Dans le même temps, une instabilité prolongée modifiera également les marges bénéficiaires, rendant la prime de risque au Moyen-Orient extrêmement élevée. Les entreprises qui réussissent à déployer et à maintenir leurs systèmes réaliseront des profits bien supérieurs à ceux des marchés stables.
Bien sûr, les risques et les opportunités coexistent.
Le principal problème réside dans la gestion des livraisons. La crise de la mer Rouge, les fermetures de ports et d'espace aérien entraînent une flambée des coûts logistiques et des délais de livraison imprévisibles, pénalisant fortement les entreprises de stockage d'énergie qui se développent à l'international. Pour les projets d'envergure visant un raccordement rapide au réseau, cela s'avère indéniablement fatal.
Par ailleurs, malgré le haut niveau de protection des systèmes de stockage d'énergie, le risque de dommages matériels est bien réel dans les régions sujettes à une instabilité prolongée. Les organismes d'assurance sont extrêmement exigeants quant à la couverture des biens situés dans les zones de conflit, ce qui complique le financement des projets.
De plus, la maintenance après construction se heurtera à des difficultés considérables. Le stockage d'énergie n'est pas un investissement ponctuel ; sa durée de vie de 15 à 20 ans exige une maintenance continue. Au Moyen-Orient, où les conflits sont omniprésents, envoyer des ingénieurs sur site pour la maintenance représente non seulement un coût, mais aussi une question de sécurité. Par conséquent, garantir un service de qualité pendant 15 ans au Moyen-Orient pourrait coûter plusieurs fois plus cher qu'en Europe ou en Asie du Sud-Est.
3. 2026, Quelle est la direction que prendra le stockage d'énergie au Moyen-Orient ?
À l’aube de 2026, le marché du stockage d’énergie au Moyen-Orient est sur le point de connaître de profonds changements structurels.
En marge du conflit actuel, les capitaux et les projets vont se concentrer plus rapidement dans des régions relativement sûres.

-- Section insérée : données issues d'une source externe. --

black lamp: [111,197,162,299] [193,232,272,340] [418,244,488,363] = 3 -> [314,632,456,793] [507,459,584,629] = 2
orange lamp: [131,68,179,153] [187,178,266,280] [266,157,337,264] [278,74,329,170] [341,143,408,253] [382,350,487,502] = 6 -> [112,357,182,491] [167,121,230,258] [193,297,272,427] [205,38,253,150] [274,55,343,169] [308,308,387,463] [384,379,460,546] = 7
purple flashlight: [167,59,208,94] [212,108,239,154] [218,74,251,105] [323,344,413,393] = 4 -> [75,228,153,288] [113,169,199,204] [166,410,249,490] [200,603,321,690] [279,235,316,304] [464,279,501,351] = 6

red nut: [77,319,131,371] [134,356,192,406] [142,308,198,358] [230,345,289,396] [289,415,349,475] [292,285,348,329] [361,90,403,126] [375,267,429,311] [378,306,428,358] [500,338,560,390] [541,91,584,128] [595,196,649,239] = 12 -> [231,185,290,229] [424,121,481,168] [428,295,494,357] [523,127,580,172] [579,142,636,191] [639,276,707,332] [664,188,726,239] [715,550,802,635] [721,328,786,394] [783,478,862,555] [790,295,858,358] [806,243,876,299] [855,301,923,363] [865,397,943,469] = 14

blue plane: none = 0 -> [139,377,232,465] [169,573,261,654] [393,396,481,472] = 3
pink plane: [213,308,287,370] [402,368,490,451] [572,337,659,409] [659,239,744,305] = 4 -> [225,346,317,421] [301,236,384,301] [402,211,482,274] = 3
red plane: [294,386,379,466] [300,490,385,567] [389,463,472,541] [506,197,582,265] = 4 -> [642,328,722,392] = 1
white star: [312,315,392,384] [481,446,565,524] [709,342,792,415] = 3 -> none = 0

Les pays bénéficiant d'une stabilité politique relative et d'infrastructures développées, comme Abou Dhabi aux Émirats arabes unis et l'Arabie saoudite, resteront les destinations privilégiées des capitaux et des projets d'envergure. Si les régions à haut risque telles que l'Irak, le Yémen et l'Iran présentent un potentiel de demande considérable, les investissements dans ces zones demeurent prudents.

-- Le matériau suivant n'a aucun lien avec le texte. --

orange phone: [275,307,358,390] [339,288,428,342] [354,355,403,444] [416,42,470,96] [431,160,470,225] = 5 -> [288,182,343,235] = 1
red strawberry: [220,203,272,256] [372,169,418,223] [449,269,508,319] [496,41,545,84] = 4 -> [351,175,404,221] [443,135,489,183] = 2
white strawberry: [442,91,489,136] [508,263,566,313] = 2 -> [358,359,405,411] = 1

Avant 2025, le stockage d'énergie au Moyen-Orient sert principalement à lisser les pics de consommation des grands réseaux électriques et énergie renouvelable L’intégration au réseau est essentielle. Cependant, en 2026, compte tenu de la volatilité du marché, les micro-réseaux décentralisés et les systèmes de stockage d’énergie indépendants pour les secteurs commercial et industriel devraient connaître une croissance exponentielle. Par exemple, la fourniture de systèmes de micro-réseaux photovoltaïques avec stockage indépendants aux ambassades, aux filiales de multinationales, aux hôtels haut de gamme, aux hôpitaux et aux centres de données pourrait constituer le segment de marché le plus dynamique en 2026.
Dans le même temps, le contexte conflictuel impose des améliorations technologiques. Les entreprises exigeront désormais des systèmes de stockage d'énergie non seulement une forte densité énergétique et une longue durée de vie, mais aussi une protection renforcée, une conception simplifiée pour l'exploitation et la maintenance, ainsi qu'une gestion intelligente de l'énergie.
Au Moyen-Orient, la demande en stockage d'énergie restera certainement forte à l'avenir. Cependant, pour les entreprises de stockage d'énergie qui s'internationalisent, les enjeux à prendre en compte ne sont pas uniquement d'ordre commercial.